Fargo applies to put historic Oak Grove neighborhood on national register
Fargo - The Oak Grove neighborhood has seen many changes in the 33 years since Daniel Sullivan moved into his home along Short Street. But it's the characteristics that originally drew residents to Oak Grove that the 80-year-old Sullivan still ad...
Fargo - The Oak Grove neighborhood has seen many changes in the 33 years since Daniel Sullivan moved into his home along Short Street.
But it's the characteristics that originally drew residents to Oak Grove that the 80-year-old Sullivan still adores.
"I love this neighborhood because it's like being out in the country a little bit," he said, "But I'm walking distance from downtown."
Oak Grove, located just north of downtown along the Red River, was considered a suburb of the downtown business district back in 1895 when houses started going up along North and South Terrace.

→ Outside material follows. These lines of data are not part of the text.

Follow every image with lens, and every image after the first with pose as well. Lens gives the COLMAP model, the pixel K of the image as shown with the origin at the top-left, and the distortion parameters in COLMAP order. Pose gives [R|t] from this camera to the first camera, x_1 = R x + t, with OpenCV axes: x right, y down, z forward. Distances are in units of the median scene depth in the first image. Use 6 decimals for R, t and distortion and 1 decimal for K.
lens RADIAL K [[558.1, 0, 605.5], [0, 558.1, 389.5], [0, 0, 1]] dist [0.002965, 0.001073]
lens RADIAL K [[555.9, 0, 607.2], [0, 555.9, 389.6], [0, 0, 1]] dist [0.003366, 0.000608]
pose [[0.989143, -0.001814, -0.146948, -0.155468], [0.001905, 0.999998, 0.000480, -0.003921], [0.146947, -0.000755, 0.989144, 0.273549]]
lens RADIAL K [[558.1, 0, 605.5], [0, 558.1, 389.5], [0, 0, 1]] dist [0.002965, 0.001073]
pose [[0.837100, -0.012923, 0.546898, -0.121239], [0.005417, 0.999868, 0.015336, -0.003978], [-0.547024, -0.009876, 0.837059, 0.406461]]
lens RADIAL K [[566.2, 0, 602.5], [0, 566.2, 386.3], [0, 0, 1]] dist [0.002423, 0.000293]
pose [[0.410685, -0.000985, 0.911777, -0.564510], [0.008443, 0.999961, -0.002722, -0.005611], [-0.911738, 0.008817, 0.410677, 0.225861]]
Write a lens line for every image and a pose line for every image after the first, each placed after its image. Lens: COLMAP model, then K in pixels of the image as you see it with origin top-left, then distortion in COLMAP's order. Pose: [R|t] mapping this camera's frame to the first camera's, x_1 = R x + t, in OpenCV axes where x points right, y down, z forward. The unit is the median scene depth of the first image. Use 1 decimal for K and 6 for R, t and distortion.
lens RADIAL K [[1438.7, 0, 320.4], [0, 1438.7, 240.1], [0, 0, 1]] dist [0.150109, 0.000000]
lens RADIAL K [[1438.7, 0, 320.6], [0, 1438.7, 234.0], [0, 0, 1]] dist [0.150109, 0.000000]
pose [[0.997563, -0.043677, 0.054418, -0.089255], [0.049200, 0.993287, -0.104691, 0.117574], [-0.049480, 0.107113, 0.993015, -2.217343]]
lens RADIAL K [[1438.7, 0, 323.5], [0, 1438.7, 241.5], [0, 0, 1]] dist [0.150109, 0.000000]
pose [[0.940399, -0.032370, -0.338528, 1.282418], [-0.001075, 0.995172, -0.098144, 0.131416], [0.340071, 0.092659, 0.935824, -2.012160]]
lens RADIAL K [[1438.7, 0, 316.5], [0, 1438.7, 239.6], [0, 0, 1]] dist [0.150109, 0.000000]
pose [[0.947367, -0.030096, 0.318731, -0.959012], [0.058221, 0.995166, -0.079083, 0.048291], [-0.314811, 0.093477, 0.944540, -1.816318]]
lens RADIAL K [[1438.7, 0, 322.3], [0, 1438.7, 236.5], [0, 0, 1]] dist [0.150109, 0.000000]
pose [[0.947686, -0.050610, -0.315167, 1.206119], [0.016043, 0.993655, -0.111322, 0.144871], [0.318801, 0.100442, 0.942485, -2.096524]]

Now, Fargo is working to get the area a place in history by applying for a listing in the National Register of Historic Places.
The three-year study process moves to the next step Friday when the North Dakota Historical Society reviews the application in Bismarck.
Oak Grove's historical significance is tied to the neighborhood's role in Fargo's residential expansion and the cohesive architectural characteristics of the homes, said Steve Martens, a North Dakota State University architecture professor.
Oak Grove was one of several residential neighborhoods popping up at the turn of the 20th century near downtown Fargo, said Martens, who is under contract with the city's historical preservation commission to study the area's historical significance.
"There used to be a lot of those little neighborhoods tight into downtown, but as downtown has grown and expanded, most of them have disappeared from the scene," Martens said.
Oak Grove's relatively secluded location on an oxbow of the Red River is one of the reasons it is the only one of these historic neighborhoods still intact, Martens said.
A streetcar that carried the mostly working-class residents in and out of downtown Fargo also helped expand Oak Grove, Martens said.
The neighborhood's homes, built mostly from about 1910 through the 1930s, are historical in that they share two distinct styles: modest "mechanics' cottages" and bungalows.
The area today is well-maintained and probably in better shape than even 20 years ago, Martens said. More than two-thirds of the homes included in the survey maintain the historic characteristics.
Fargo is hoping to register the neighborhood as a historic district that includes about 54 homes along North and South Terrace from Elm to Short streets.
Two important landmarks within the neighborhood - Oak Grove Lutheran High School and Oak Grove Park - are not included in the district.
Some of the school's historical buildings remain intact, but a number of new facilities and flood protection meant the campus was left out of the district.
But the Oak Grove school and park are still important parts of the area's identity, Martens said.
"Both the park and school really support the reason for the neighborhood to be there and the reason that it's held together to the extent that it is," he said.
Though many of the original homes remain, extensive and repeated flooding has defined Oak Grove's recent history.
Buyouts following the record 2009 flood limited the scope of the district originally studied in 2008, said Dawn Mayo, assistant city planner.
Fargo now owns several dozen lots in the hardest-to-protect areas of Oak Grove to make room for permanent flood protection, but Martens said the neighborhood's inner core maintains its historical integrity.
Oak Grove's historic status wouldn't affect future buyouts if they are necessary, Martens said.
"The National Register doesn't really provide any protections for properties other than it clearly says, 'This is an important feature of our community,' " he said.
If the state historical society OKs Oak Grove's historic status, the document is then forwarded to the National Parks District for final approval, expected by late June.
The designation would be a point of pride for both the city and residents, as it has been in Fargo's five other historic districts, Martens said.
"There are so many pressures and temptations to erase history and sort of replace it with something new, so it's sort of gratifying to see a neighborhood that sees the value in what they have," he said.